REST Resource: projects.locations.entityReconciliationJobs

Resource: EntityReconciliationJob

Entity reconciliation job message.

JSON representation
{
  "name": string,
  "inputConfig": {
    object (InputConfig)
  },
  "outputConfig": {
    object (OutputConfig)
  },
  "state": enum (JobState),
  "error": {
    object (Status)
  },
  "createTime": string,
  "endTime": string,
  "updateTime": string,
  "reconConfig": {
    object (ReconConfig)
  }
}
Fields
name

string

Output only. Resource name of the EntityReconciliationJob.

inputConfig

object (InputConfig)

Required. Information about the input BigQuery tables.

outputConfig

object (OutputConfig)

Required. The desired output location.

state

enum (JobState)

Output only. The detailed state of the job.

error

object (Status)

Output only. Only populated when the job's state is JOB_STATE_FAILED or JOB_STATE_CANCELLED.

createTime

string (Timestamp format)

Output only. Time when the EntityReconciliationJob was created.

A timestamp in RFC3339 UTC "Zulu" format, with nanosecond resolution and up to nine fractional digits. Examples: "2014-10-02T15:01:23Z" and "2014-10-02T15:01:23.045123456Z".

endTime

string (Timestamp format)

Output only. Time when the EntityReconciliationJob entered any of the following states: JOB_STATE_SUCCEEDED, JOB_STATE_FAILED, JOB_STATE_CANCELLED.

A timestamp in RFC3339 UTC "Zulu" format, with nanosecond resolution and up to nine fractional digits. Examples: "2014-10-02T15:01:23Z" and "2014-10-02T15:01:23.045123456Z".

updateTime

string (Timestamp format)

════════

== QUESTIONS ON THE MATERIAL ==
(a) Answer these questions about the EntityReconciliationJob reference above:
(i) What does the inputConfig field carry information about?
(ii) In which job states is the error field populated?
(iii) Which states mark the moment recorded by endTime?
(b) Extend the EntityReconciliationJob reference above, picking up right after its final line.

== SUPPLIED ENTRIES ==
════════

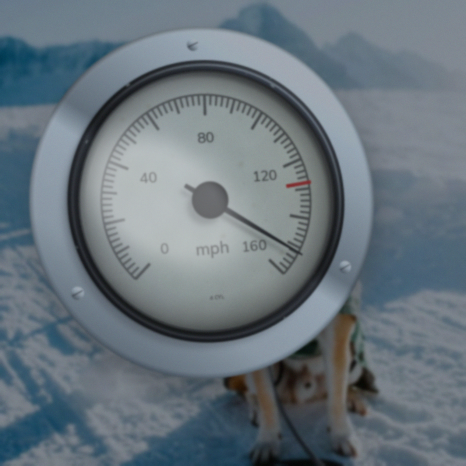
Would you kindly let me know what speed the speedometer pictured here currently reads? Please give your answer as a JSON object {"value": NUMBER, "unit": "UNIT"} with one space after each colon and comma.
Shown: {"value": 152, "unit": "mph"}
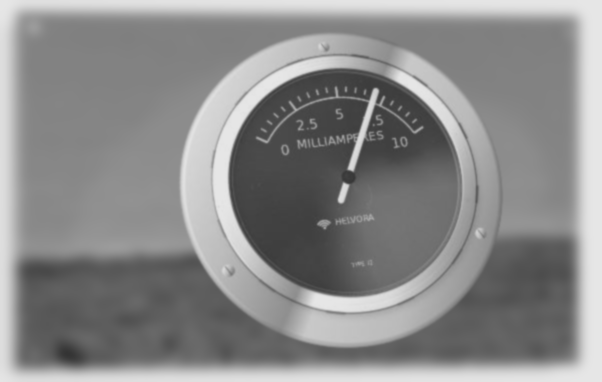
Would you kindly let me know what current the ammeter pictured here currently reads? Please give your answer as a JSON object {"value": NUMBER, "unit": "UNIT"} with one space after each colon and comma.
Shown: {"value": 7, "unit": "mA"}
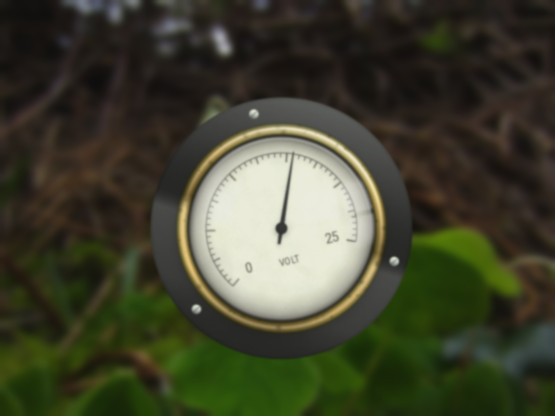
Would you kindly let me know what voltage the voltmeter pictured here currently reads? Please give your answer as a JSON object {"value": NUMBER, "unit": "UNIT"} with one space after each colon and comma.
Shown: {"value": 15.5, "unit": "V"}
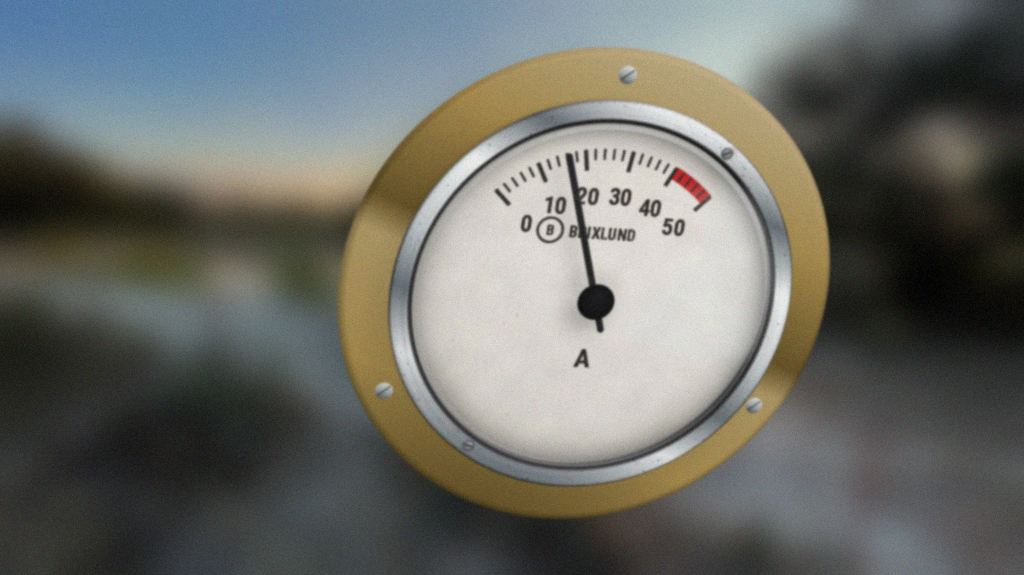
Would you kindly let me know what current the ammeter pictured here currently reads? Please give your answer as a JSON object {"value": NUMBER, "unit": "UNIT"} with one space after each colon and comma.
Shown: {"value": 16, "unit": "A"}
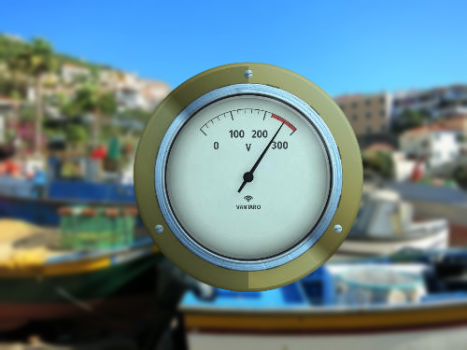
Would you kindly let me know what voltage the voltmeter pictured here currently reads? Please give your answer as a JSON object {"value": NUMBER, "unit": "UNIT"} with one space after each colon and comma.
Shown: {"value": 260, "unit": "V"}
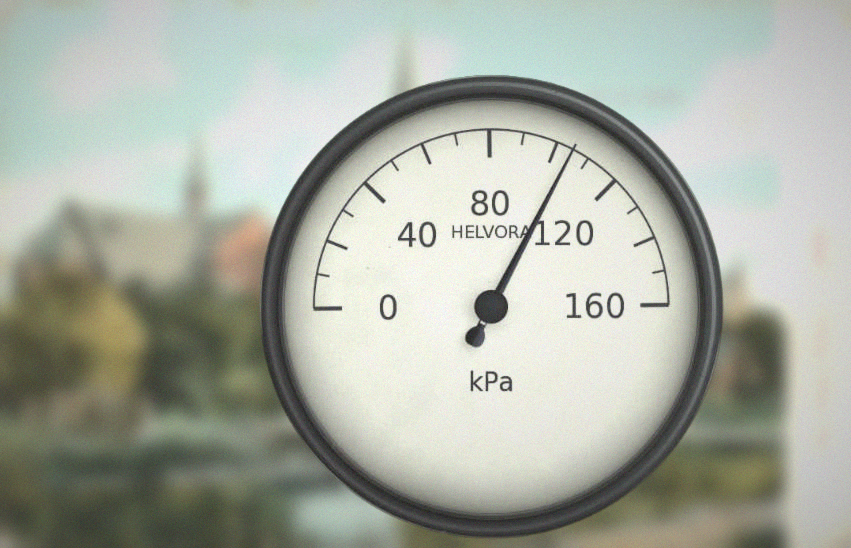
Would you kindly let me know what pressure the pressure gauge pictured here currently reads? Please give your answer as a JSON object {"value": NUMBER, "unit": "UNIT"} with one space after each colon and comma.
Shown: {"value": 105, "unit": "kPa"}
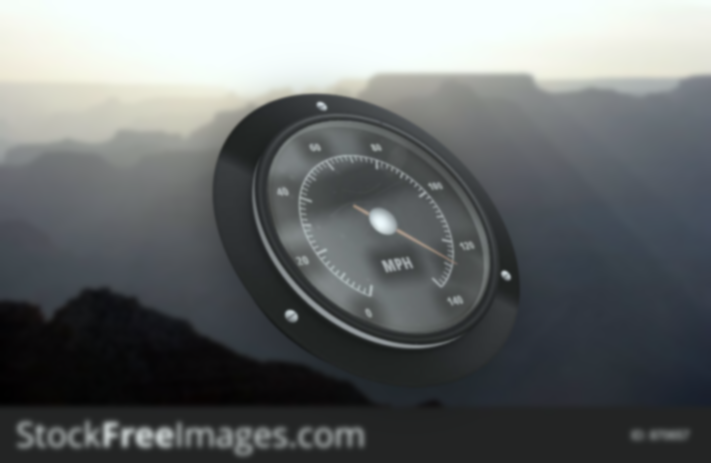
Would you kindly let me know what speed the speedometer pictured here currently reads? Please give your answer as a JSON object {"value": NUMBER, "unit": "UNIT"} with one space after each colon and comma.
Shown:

════════

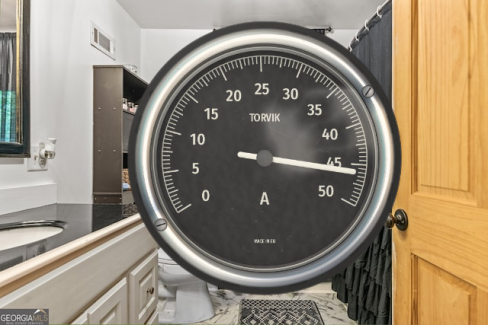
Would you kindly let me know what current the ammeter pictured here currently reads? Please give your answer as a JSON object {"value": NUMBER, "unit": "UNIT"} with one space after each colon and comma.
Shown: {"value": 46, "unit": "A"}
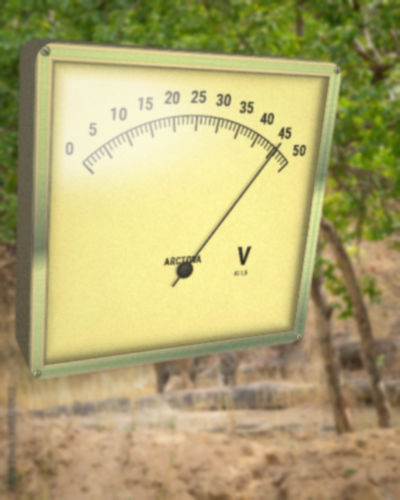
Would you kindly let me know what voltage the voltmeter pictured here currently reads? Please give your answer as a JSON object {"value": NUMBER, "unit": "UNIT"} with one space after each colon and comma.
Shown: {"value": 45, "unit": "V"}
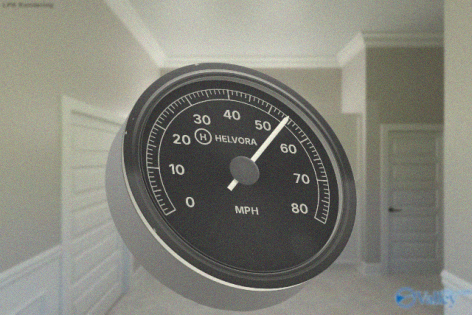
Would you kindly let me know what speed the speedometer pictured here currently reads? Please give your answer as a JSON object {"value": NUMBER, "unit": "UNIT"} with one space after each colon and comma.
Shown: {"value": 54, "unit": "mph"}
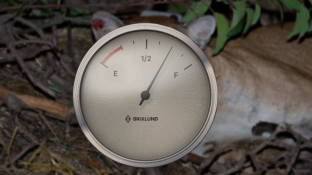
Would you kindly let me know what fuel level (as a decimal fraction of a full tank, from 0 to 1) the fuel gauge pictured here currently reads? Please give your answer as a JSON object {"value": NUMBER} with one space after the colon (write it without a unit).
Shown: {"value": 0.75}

════════

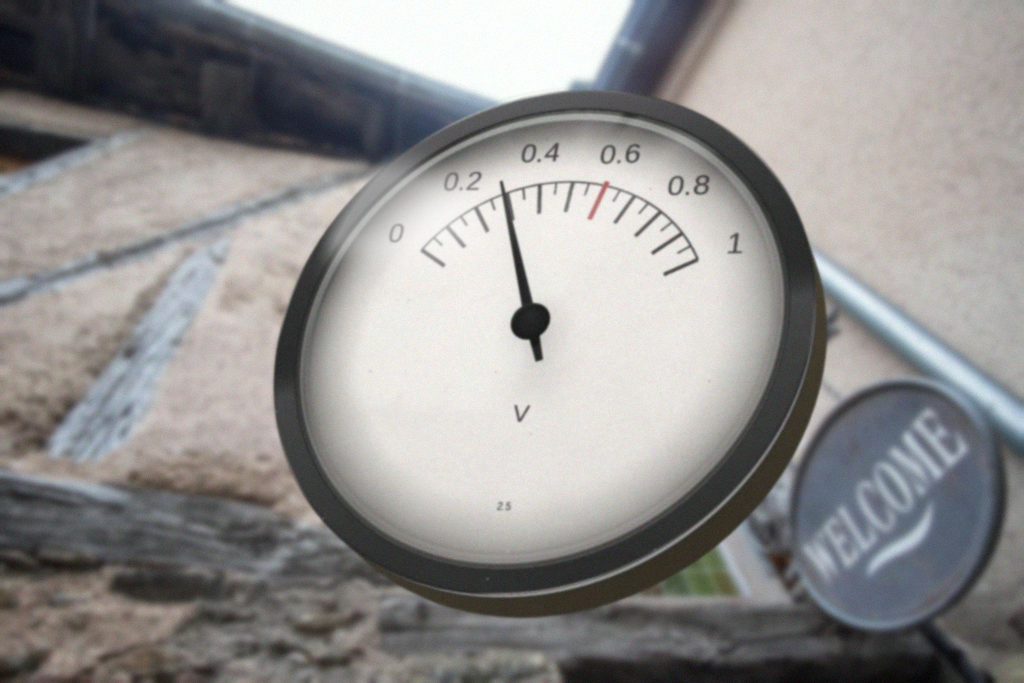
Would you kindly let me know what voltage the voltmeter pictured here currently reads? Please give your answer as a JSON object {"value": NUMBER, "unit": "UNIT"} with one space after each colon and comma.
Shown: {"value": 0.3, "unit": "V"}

════════

== ANSWERS BY ITEM ==
(a)
(i) The input BigQuery tables.
(ii) JOB_STATE_FAILED or JOB_STATE_CANCELLED.
(iii) JOB_STATE_SUCCEEDED, JOB_STATE_FAILED and JOB_STATE_CANCELLED.

(b)
Output only. Time when the EntityReconciliationJob was most recently updated.

A timestamp in RFC3339 UTC "Zulu" format, with nanosecond resolution and up to nine fractional digits. Examples: "2014-10-02T15:01:23Z" and "2014-10-02T15:01:23.045123456Z".

reconConfig

object (ReconConfig)

Optional. Recon configs to adjust the clustering behavior.

InputConfig

The desired input location and metadata.

JSON representation
{
  "bigqueryInputConfigs": [
    {
      object (BigQueryInputConfig)
    }
  ],
  "entityType": enum (EntityType),
  "previousResultBigqueryTable": string
}
Fields
bigqueryInputConfigs[]

object (BigQueryInputConfig)

Set of input BigQuery tables.

entityType

enum (EntityType)

Entity type

previousResultBigqueryTable

string

Optional. Provide the bigquery table containing the previous results if cluster ID stability is desired. Format is projects/*/datasets/*/tables/*.

BigQueryInputConfig

The input config for BigQuery tables.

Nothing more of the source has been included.